REPUBLIKA.CO.ID, JAKARTA -- Pasokan minyak sawit (CPO) untuk kebutuhan produksi minyak goreng pasca dicabutnya kebijakan domestic market obligation (DMO) turun drastis.
Direktur Jenderal Perdagangan, Kementerian Perdagangan, Oke Nurwan, mengatakan, total pasokan CPO sejak 18 hingga 30 Maret 2022 atau dalam kurun 12 hari terakhir hanya mencapai sekitar 35,4 ribu ton.
Jumla tersebut jauh lebih kecil jika dibandingkan saat pemerintah menerapkan kebijakan DMO yang berlangsung sejak 14 Februari-12 Maret 2022 di mana terkumpul pasokan CPO hingga 720,6 ribu ton dan diklaim terdistribusikan 502 ribu ton.
"Data ini (pasca DMO) dinamis," kata Oke singkat dalam Rapat Dengar Pendapat bersama Komisi VI DPR, Rabu (30/3/2022).

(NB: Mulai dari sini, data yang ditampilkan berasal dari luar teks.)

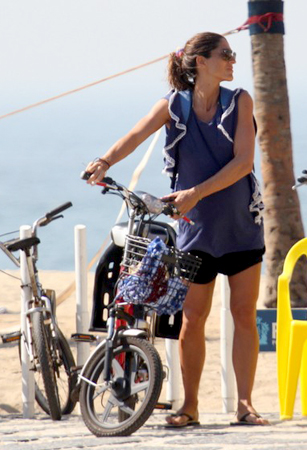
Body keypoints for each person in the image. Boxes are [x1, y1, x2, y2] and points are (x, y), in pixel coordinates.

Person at [84, 32, 269, 426]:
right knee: (193, 319)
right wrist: (104, 161)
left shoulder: (240, 101)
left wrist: (195, 193)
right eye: (226, 54)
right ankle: (190, 406)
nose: (233, 60)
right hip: (195, 230)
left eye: (231, 54)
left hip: (240, 226)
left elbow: (244, 164)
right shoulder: (173, 105)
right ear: (200, 61)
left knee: (243, 316)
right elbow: (134, 135)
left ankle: (246, 404)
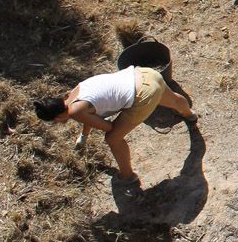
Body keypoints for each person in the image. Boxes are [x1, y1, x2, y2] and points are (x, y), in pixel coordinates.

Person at [33, 66, 197, 187]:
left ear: (57, 116)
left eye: (54, 121)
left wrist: (98, 129)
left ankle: (128, 176)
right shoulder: (75, 93)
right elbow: (88, 114)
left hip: (143, 94)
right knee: (173, 100)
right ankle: (189, 115)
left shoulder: (75, 111)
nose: (57, 123)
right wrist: (84, 137)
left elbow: (108, 127)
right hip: (145, 75)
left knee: (113, 138)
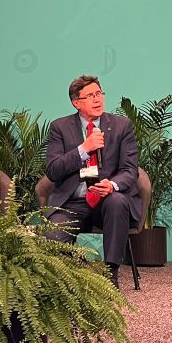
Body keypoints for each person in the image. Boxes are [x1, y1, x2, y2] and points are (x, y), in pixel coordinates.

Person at [44, 75, 140, 288]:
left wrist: (112, 185)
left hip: (106, 199)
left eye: (99, 93)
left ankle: (110, 274)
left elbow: (129, 170)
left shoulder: (121, 126)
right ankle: (66, 280)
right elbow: (52, 170)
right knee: (54, 233)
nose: (97, 99)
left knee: (118, 202)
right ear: (76, 102)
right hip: (72, 202)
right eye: (90, 96)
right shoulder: (60, 127)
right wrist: (83, 149)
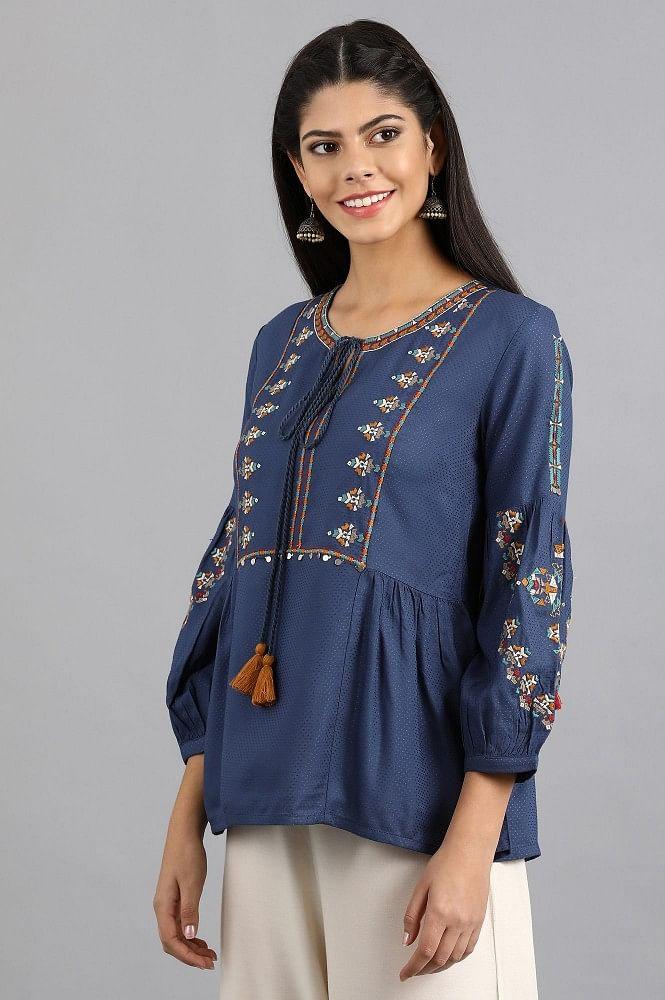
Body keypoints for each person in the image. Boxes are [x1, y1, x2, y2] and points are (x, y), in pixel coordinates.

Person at [153, 18, 573, 999]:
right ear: (298, 173)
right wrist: (188, 811)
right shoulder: (279, 344)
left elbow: (529, 584)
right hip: (263, 798)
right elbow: (232, 573)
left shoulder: (512, 338)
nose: (356, 167)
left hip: (415, 802)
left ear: (432, 145)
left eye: (382, 134)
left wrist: (473, 840)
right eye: (323, 145)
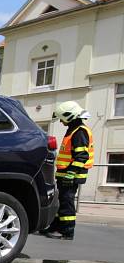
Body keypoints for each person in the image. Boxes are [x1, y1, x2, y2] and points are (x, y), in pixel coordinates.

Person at [40, 101, 94, 240]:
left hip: (71, 175)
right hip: (65, 174)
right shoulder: (73, 129)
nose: (61, 122)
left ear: (70, 116)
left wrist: (71, 174)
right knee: (62, 201)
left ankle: (67, 232)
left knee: (67, 202)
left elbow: (82, 156)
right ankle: (56, 226)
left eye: (62, 118)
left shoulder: (80, 132)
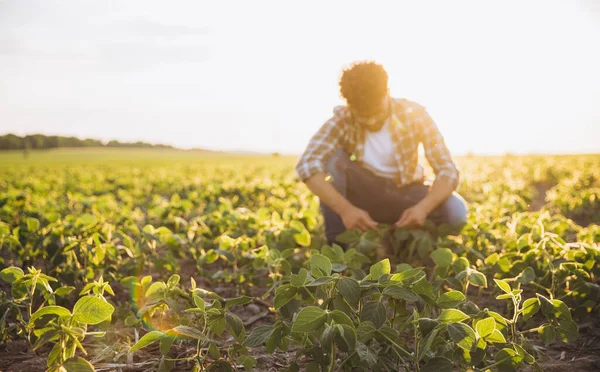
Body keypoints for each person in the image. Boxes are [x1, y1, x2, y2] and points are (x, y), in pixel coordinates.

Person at [295, 61, 467, 245]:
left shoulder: (414, 114)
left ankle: (410, 237)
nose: (371, 121)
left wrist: (423, 208)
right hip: (364, 195)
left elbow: (447, 170)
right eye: (363, 115)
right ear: (349, 105)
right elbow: (307, 164)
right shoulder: (342, 120)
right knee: (334, 161)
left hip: (408, 193)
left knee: (456, 212)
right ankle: (340, 245)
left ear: (387, 92)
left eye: (376, 112)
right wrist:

Anggota Komisi VI DPR Fraksi Gerindra, Andre Rosiade, menyayangkan dicabutnya kebijakan tersebut. "Sebelumnya dalam 28 hari bisa terkumpul 702 ribu ton, ini 12 hari baru 35 ribu ton. Ini yang bodoh ya kita semua. Pemerintah bodoh, DPR bodoh," kata dia.
Menurut dia, dengan pasokan yang menurun drastis itu cukup mengkhawatirkan. Ia pun menilai wajar bila masyarakat saat ini marah kepada pemerintah akibat kebijakan minyak goreng yang tak kunjung menemukan solusi konkret.
Andre pun mengusulkan agar DPR melakukan audit investigasi mengenai harga pokok produksi CPO sekaligus minyak goreng. Ia pun mendesak agar DPR juga melakukan audit investigasi kebijakan DMO dan DPO yang saat diterapkan justru terjadi kelangkaan minyak goreng.